▸ **Provided passage**
════════════════

As promised before, I am posting about my experience with Trophy Battery…and purchasing the third battery in a bank of 4 batteries. The fourth battery will have to wait awhile…we just don’t have the money for it just yet, the third one was expensive enough. Bummer!

As I mentioned before, I researched a lot of battery options…watched numerous videos, read a ton of reviews, spoke to more than one manufacturer directly, and I even talked with a 20-year veteran of the solar business for advice. I looked at everything I could find about the different companies and their batteries. One thing was paramount…internal Battery Management System (BMS); and I wanted steel case, rack mount batteries from the very beginning. Oh, and no off-the-wall stuff like golf cart batteries.

I looked into, researched, evaluated the following batteries:

  • EG4 LiFePOWER4
  • SOK
  • Jakiper
  • Ampere Time

I eliminated right away the following batteries:

  • FNS / Sacred Sun due to my prior experience with them.
  • Storz due to their high price tag.
  • Victron due to their high price tag.

════════════════

▸ **Given information**
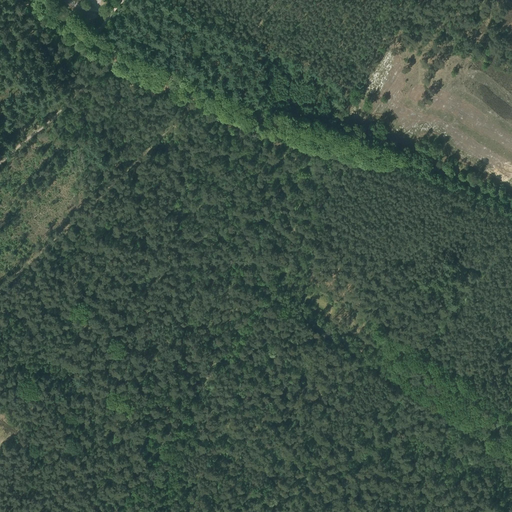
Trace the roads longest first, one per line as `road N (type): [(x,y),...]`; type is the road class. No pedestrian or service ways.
road 1 (unclassified): [(511,206),(446,174),(196,92),(90,38)]
road 2 (unknown): [(412,0),(357,88),(255,38),(226,75),(204,76),(160,54),(113,52)]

════════════════

▸ **Task requirements**
[A] Decide whether each statement agrees with the battery post. Answer yes or no for each, and quote the exact words of the battery post that settle it. (i) The author has already bought the fourth battery. (ii) The author wanted rack mount batteries from the start. (iii) Victron batteries were ruled out because of the author's past experience with them.
[B] Copy the battery post word for word, everything from "As promised before, I" down to "golf cart batteries.".
[C] Answer from the battery post:
(i) How many batteries make up the bank?
(ii) How many years had the solar business veteran been in the field?
(iii) Which batteries were eliminated because of the author's prior experience with them?

▸ **Answers for this exercise**
[A]
(i) No: "The fourth battery will have to wait awhile"
(ii) Yes: "I wanted steel case, rack mount batteries from the very beginning"
(iii) No: "Victron due to their high price tag."

[B]
As promised before, I am posting about my experience with Trophy Battery…and purchasing the third battery in a bank of 4 batteries. The fourth battery will have to wait awhile…we just don’t have the money for it just yet, the third one was expensive enough. Bummer!

As I mentioned before, I researched a lot of battery options…watched numerous videos, read a ton of reviews, spoke to more than one manufacturer directly, and I even talked with a 20-year veteran of the solar business for advice. I looked at everything I could find about the different companies and their batteries. One thing was paramount…internal Battery Management System (BMS); and I wanted steel case, rack mount batteries from the very beginning. Oh, and no off-the-wall stuff like golf cart batteries.

[C]
(i) 4
(ii) 20
(iii) FNS / Sacred Sun